Travaillant sur la programmation des FrancoFolies depuis 13 ans, Laurent Saulnier reconnaît que le mandat est de plus en plus difficile de trouver une programmation diversifiée francophone. «Remplir 10 jours de programmation avec seulement des artistes qui chantent en français est un défi incroyable. Mais on réussit et ça montre qu’on peut faire tous les genres en français, que ce soit du rock, du hip hop, de la soul, de la chanson et même des comédies musicales.»
« C’est plus dur particulièrement à cause des Européens, avance-t-il. Il y a un paquet de bands là-bas qui chantent en anglais, beaucoup plus que lorsque j’ai commencé, il y a 13 ans. La difficulté est là. Du rock en français, en France, il faut que tu cherches pour en trouver. C’est loin d’être évident. »
Hip Hop, le sauveur
Dans l’Hexagone, Laurent Saulnier a remarqué que le point de salut pour la langue française en musique était peut-être du côté du hip hop. « Quand tu regardes ce qui se passe là-bas, les seuls qui font de la musique en français, ce sont les artistes du hip hop. Ils sont en train de sauver la musique en français, en France. Ils sont tout seuls. »
Ne pas imiter Spa et La Rochelle
Pour suivre le courant, les FrancoFolies de Montréal auraient pu faire comme leurs consoeurs des FrancoFolies de Spa (Belgique) et La Rochelle en présentant des spectacles anglophones. Mais Laurent Saulnier et son équipe sont fiers de la spécificité de l’événement québécois qui conserve son caractère uniquement francophone.
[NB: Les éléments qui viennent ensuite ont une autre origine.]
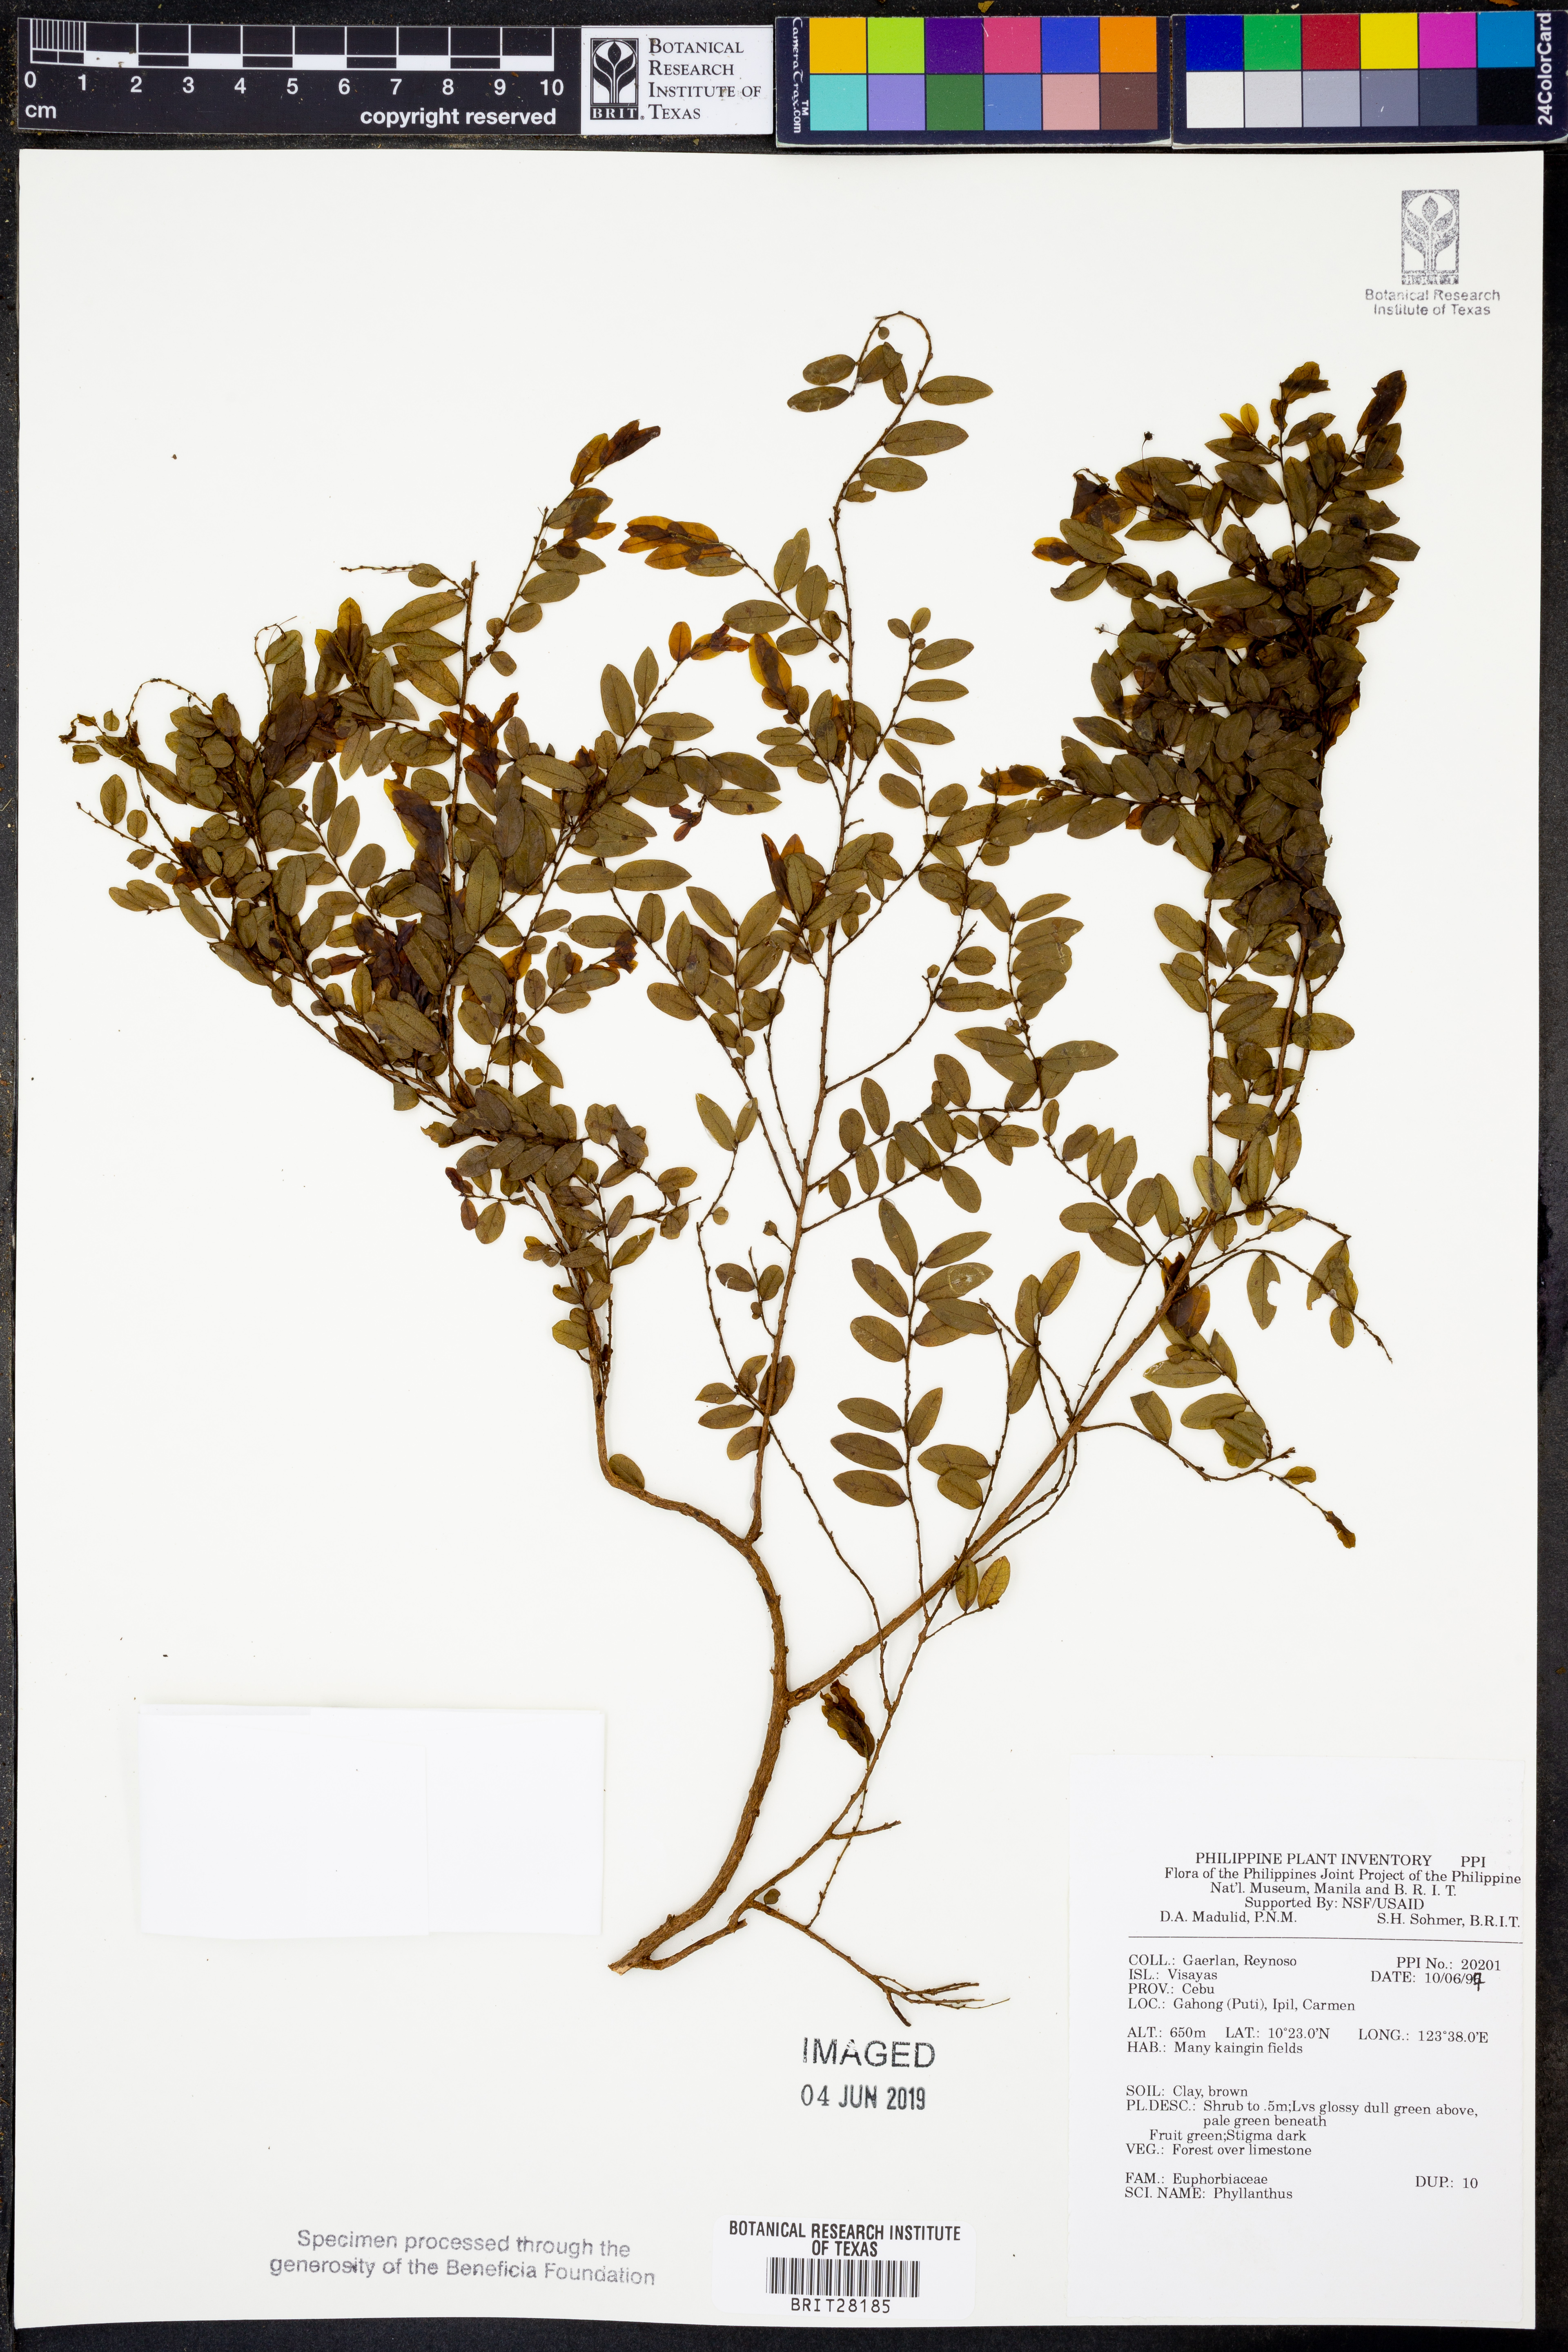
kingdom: Plantae
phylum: Tracheophyta
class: Magnoliopsida
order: Malpighiales
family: Phyllanthaceae
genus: Phyllanthus
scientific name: Phyllanthus
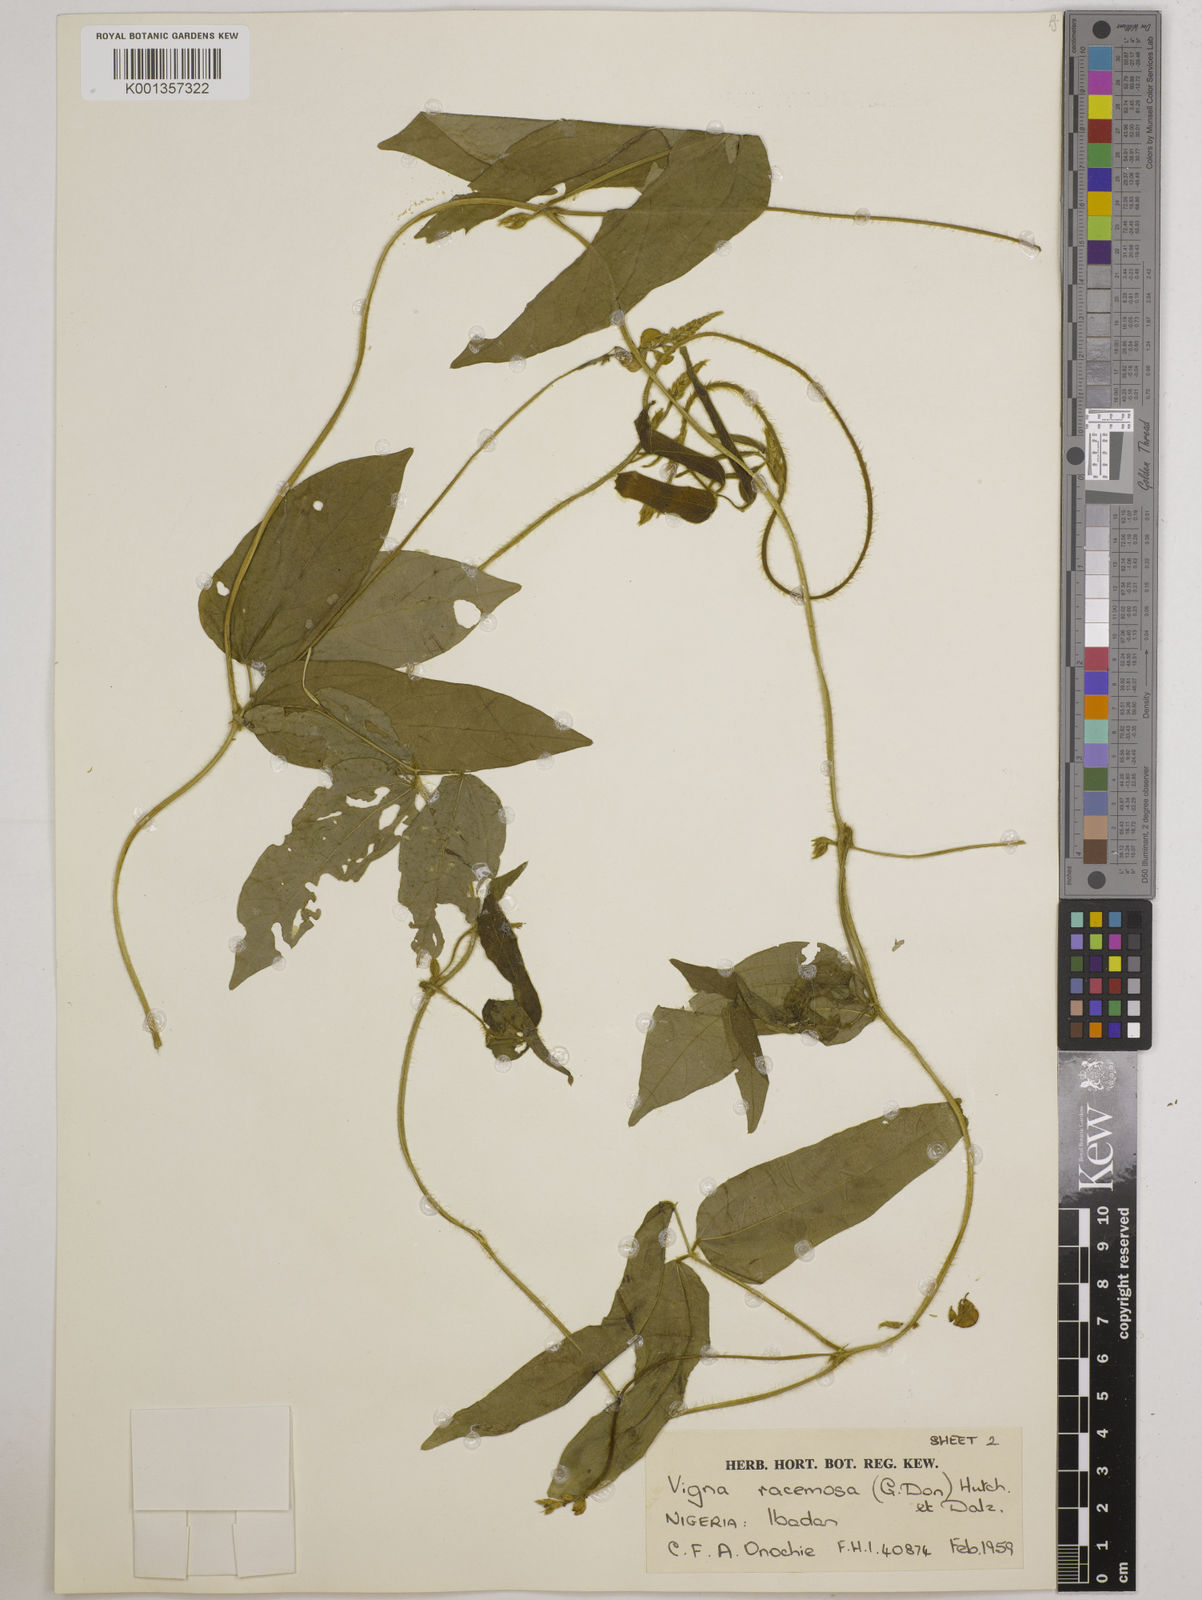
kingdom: Plantae
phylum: Tracheophyta
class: Magnoliopsida
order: Fabales
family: Fabaceae
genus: Vigna
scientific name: Vigna racemosa
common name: Beans not eaten
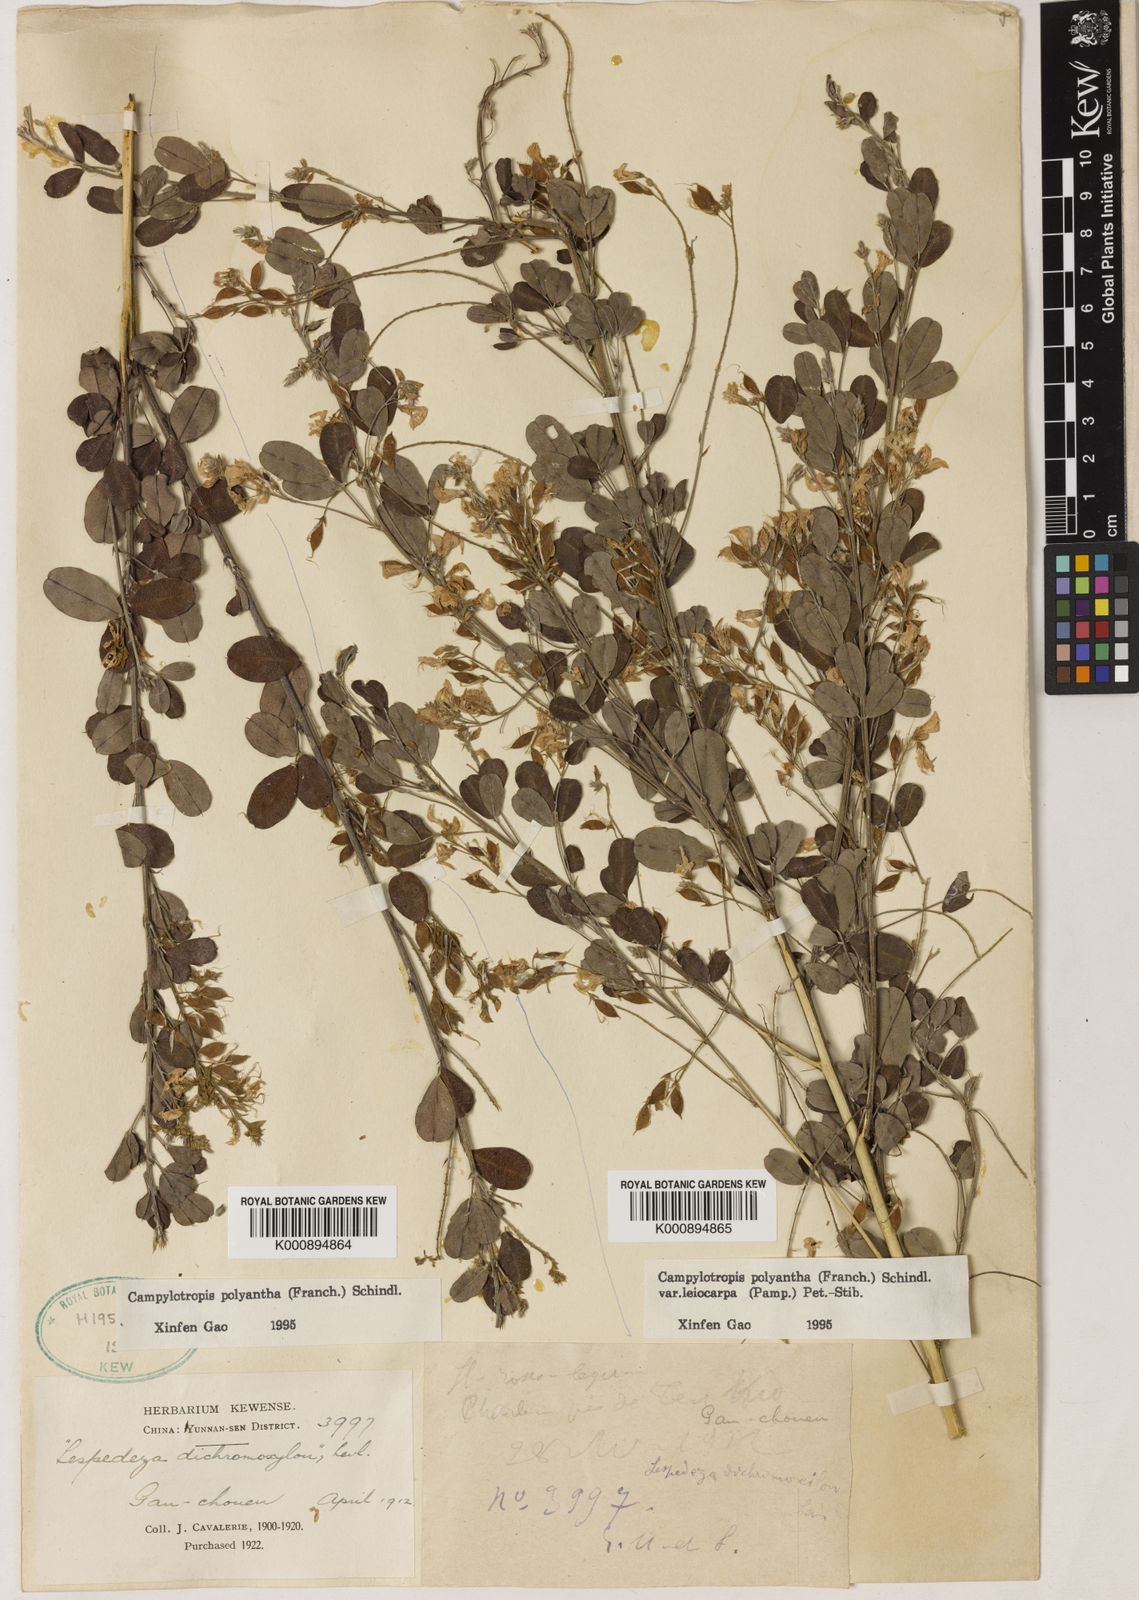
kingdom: Plantae
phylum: Tracheophyta
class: Magnoliopsida
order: Fabales
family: Fabaceae
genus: Campylotropis
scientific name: Campylotropis polyantha
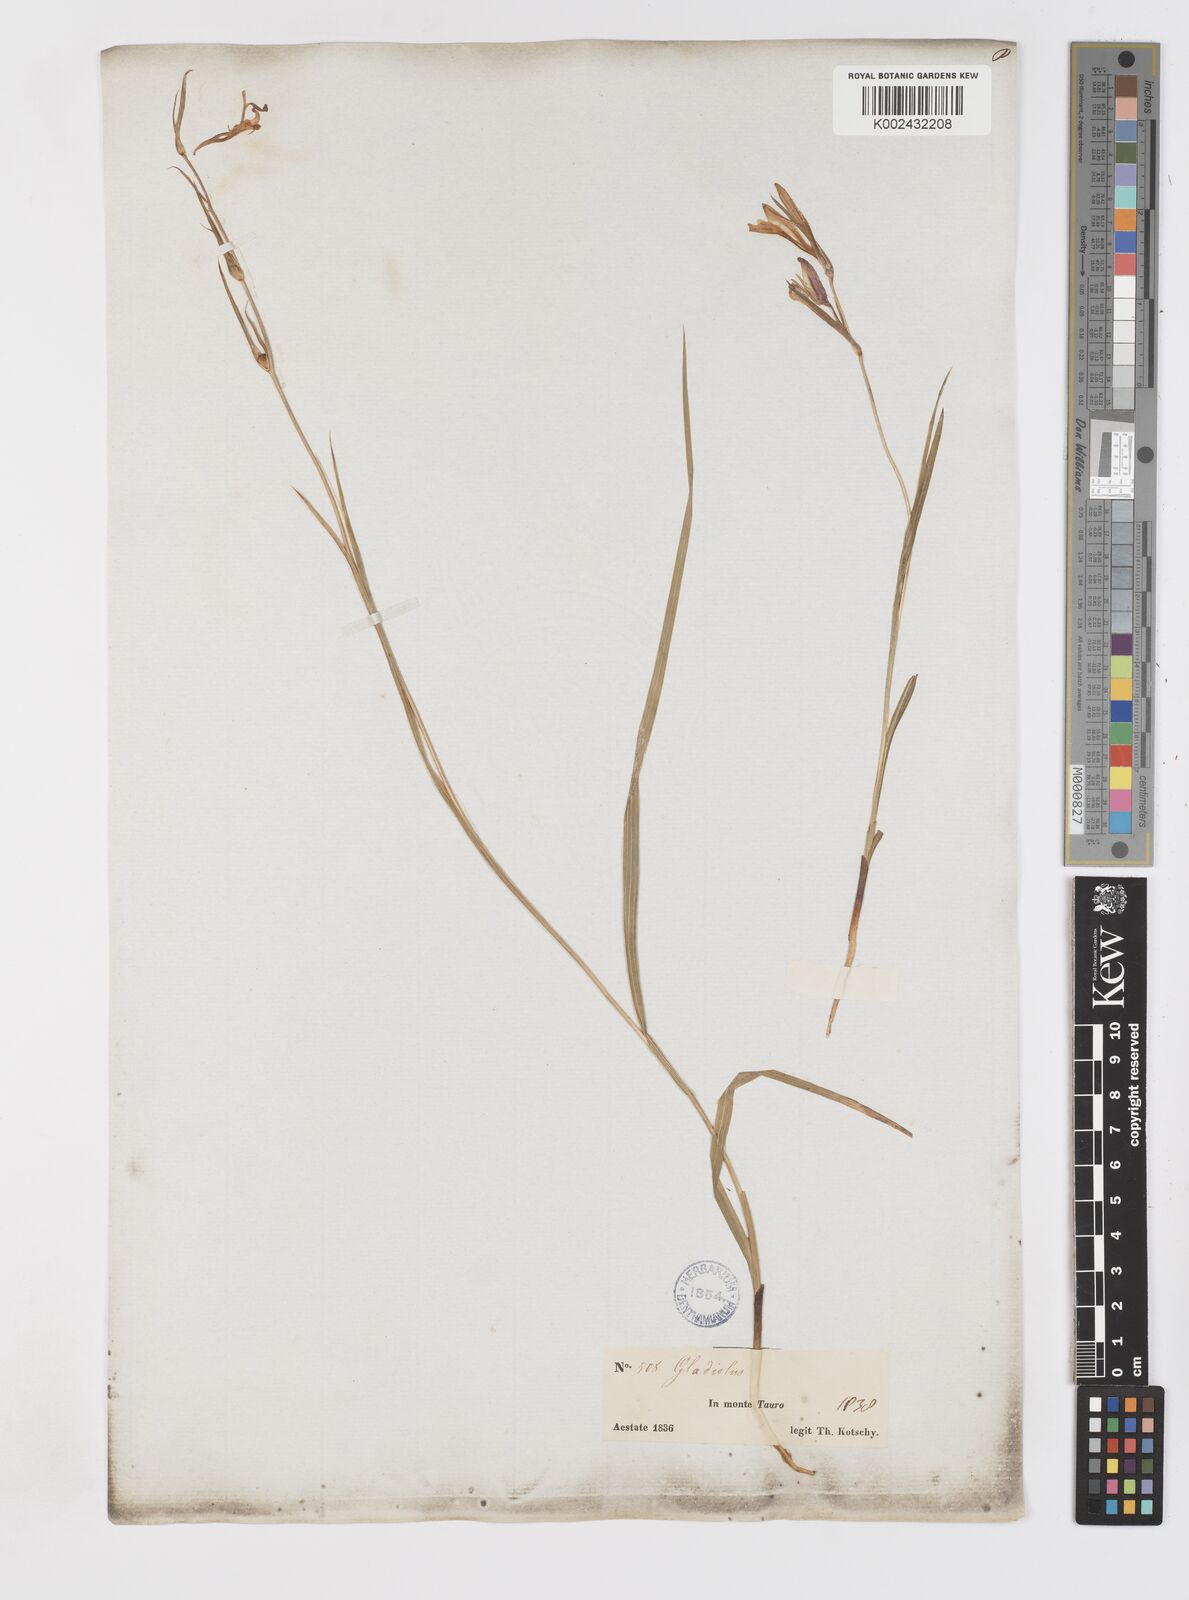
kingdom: Plantae
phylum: Tracheophyta
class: Liliopsida
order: Asparagales
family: Iridaceae
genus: Gladiolus
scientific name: Gladiolus italicus
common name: Field gladiolus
« Leur contexte social à eux est complètement différent du nôtre, dit-il. Les Français sont les rois du monde en Europe et ils n’ont jamais senti de menace pour leur langue. Et en Belgique, avec la portion francophone et flamande, le seul moment où ces communautés-là se rejoignent, c’est en anglais. »
Le public fidèle des Francos
En Europe, ces deux festivals dits «francophones» invitent plutôt davantage des artistes qui peuvent s’exprimer en français, sans porter attention à la langue dans laquelle ils chantent. «La chanteuse Inna Modja a dit en entrevue qu’elle aurait beaucoup aimé jouer aux FrancoFolies de Montréal et qu’elle ne comprenait pas pourquoi elle n’avait pas été invité, indique Laurent Saulnier. Dans sa tête, elle avait le droit de jouer aux Francos parce qu’elle est Française, même si son album est en anglais.»
Ainsi, à chaque année, plusieurs artistes chantant dans la langue de Shakespeare essaient d’intégrer la programmation des FrancoFolies. « Nous refusons et je crois aussi que le public des Francos ne veut rien savoir de ça. Mais un artiste a le droit de faire une chanson en anglais, dans son show. On n’est pas nazis non plus », dit Laurent Saulnier.
Différent du Festival d’été
« Nous, on veut montrer qu’on peut tout faire en français. Ce n’est pas parce que c’est en français que t’es obligé d’arriver avec ta guitare acoustique et chanter du Félix. Ce n’est pas la langue qui doit définir le genre musical dans lequel tu veux travailler. »
Laurent Saulnier n’a jamais eu de pressions externes d’ajouter des artistes anglophones pour compétitionner avec les autres événements, comme le populaire Festival d’été de Québec.
« La seule pression qu’on a, c’est la nôtre, dit-il. Pour ce qui est du Festival d’été, c’est rendu tellement différent des FrancoFolies. Que veux-tu que je fasse contre Metallica ? Ce n’est pas la même game. On ne marche plus dans les mêmes platebandes.»
- La programmation intérieure des FrancoFolies sera annoncée le mercredi 11 avril.
- Michel Fugain, Coeur de pirate, Catherine Major, Les filles de Caleb, Julien Clerc, Jean-Louis Murat, Cali, Hugues Aufray, Thomas Fersen et Zaz ont déjà été confirmés pour cette année.